F. Grundheber, L. Aikin (© Opéra national de Paris/Ian Patrick)


Elle tient le coup, la Lulu de Willy Decker, pourtant donnée pour la première fois en 1998. Sa lecture de ce mythe féminin entre tous n’a rien perdu de sa pertinence et de son acuité : c’est d’ailleurs, à la fin, toute une meute d’hommes qui, à travers elle, tue la femme. Décor unique : un cirque, une arène, avec leurs gradins où se pressent les spectateurs de la tragédie. Spectateurs voyeurs et acteurs : des échelles font passer d’un monde à l’autre. On voit partout des portraits de Lulu, parfois déstructurés ou reconstitués ; à la fin ne restent plus que les cadres dans l’espace désaffecté : tout est prêt pour le rituel de la mise à mort. Willy Decker reste d’un classicisme inspiré, moins froid que Peter Stein à Lyon, très loin de la vision baroque d’Olivier Py à Genève, comptant sur la force des symboles – échelle, canapé rouge en forme de lèvres sur la scène vide. L’humour n’est pas absent non plus, en particulier quand le lycéen se cache dans le piano de Lulu, scène traitée à la façon d’un vaudeville. Mais le metteur en scène allemand, s’il situe l’action dans les années 1930, s’il n’élude pas le fait divers, s’attache d’abord au mythe. Il se souviendra de cette Lulu pour sa Traviata salzbourgeoise, comme si l’une n’était qu’un avatar de l’autre – on retrouvera le décor circulaire et nu, le canapé rouge.


Les chanteurs sont remarquablement dirigés dans leur jeu, à commencer par Laura Aikin, déjà Lulu à Lyon. Elle passe moins bien la rampe ici, surtout dans le médium, force toujours un peu dans le suraigu, mais reste superbe, énigmatique, fatale malgré elle, perversement innocente, ange vénéneux, plus lointaine que Patricia Petibon. Une des meilleures Lulu du jour. Autour d’elle, une distribution parfaite d’homogénéité, même si Jennifer Larmore, inattendue ici, n’arrive pas à donner vraiment du relief à la Geschwitz. Kurt Streit, malgré un timbre ingrat, est un Alwa parfait, Scott Wilde a tout le cynisme de l’Athlète, Wolfgang Schöne incarne un Schön d’une pitoyable humanité et un Jack d’une cruauté inquiétante. Et Franz Grundheber, comme à Salzbourg, donne une étonnante présence à Schigolch, à la fois pauvre type et manipulateur sournois, pas à bout de voix malgré les années.

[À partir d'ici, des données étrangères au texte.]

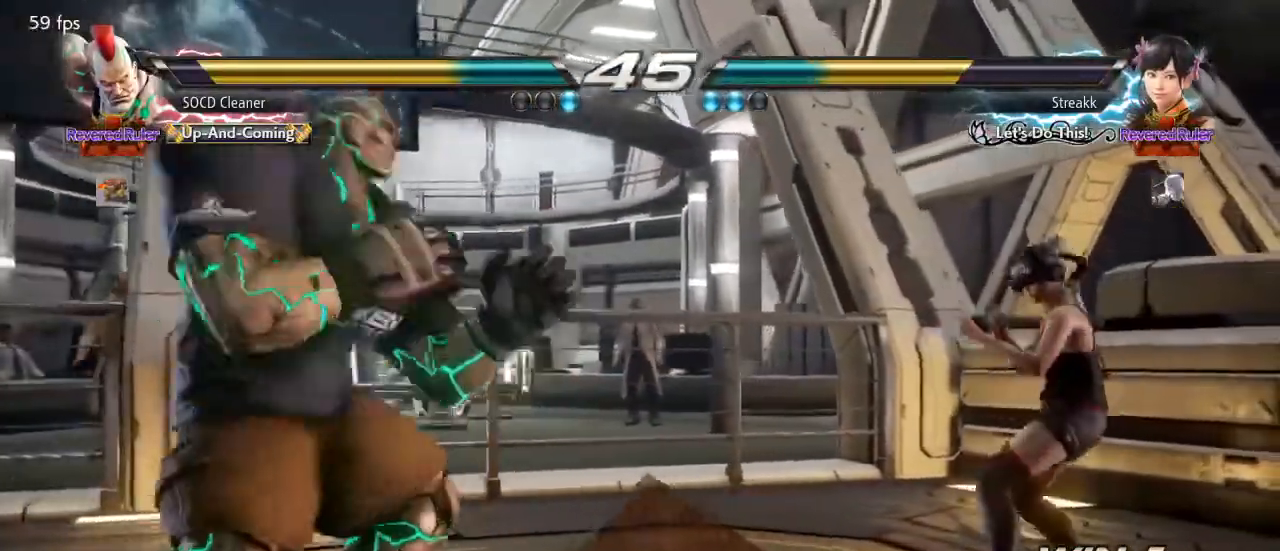
{"buttons": ["DPAD_LEFT"], "events": [[33, "DPAD_RIGHT", "down"], [67, "DPAD_RIGHT", "up"], [133, "DPAD_RIGHT", "down"], [300, "SQUARE", "down"], [500, "DPAD_LEFT", "down"], [500, "DPAD_RIGHT", "up"], [500, "SQUARE", "up"]]}
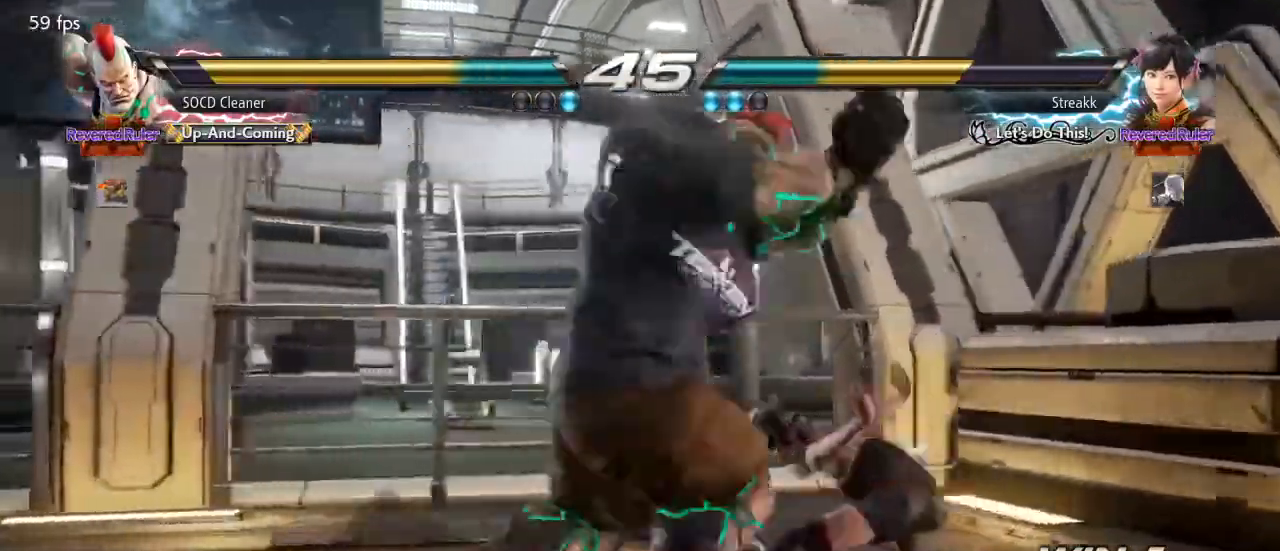
{"buttons": [], "events": [[300, "DPAD_LEFT", "up"]]}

Michael Schønwandt ne contribue pas peu à l’homogénéité du spectacle. Direction d’une limpidité parfois chambriste, d’une souplesse volontiers sensuelle, d’une violence expressionniste quand il le faut, à mille lieues des sécheresses de certains spécialistes de l’Ecole de Vienne. Et si Berg gagnait, finalement, à être dirigé comme du Strauss ?


Pour nous, plus encore que Tannhäuser, le meilleur spectacle de cette rentrée à l’Opéra.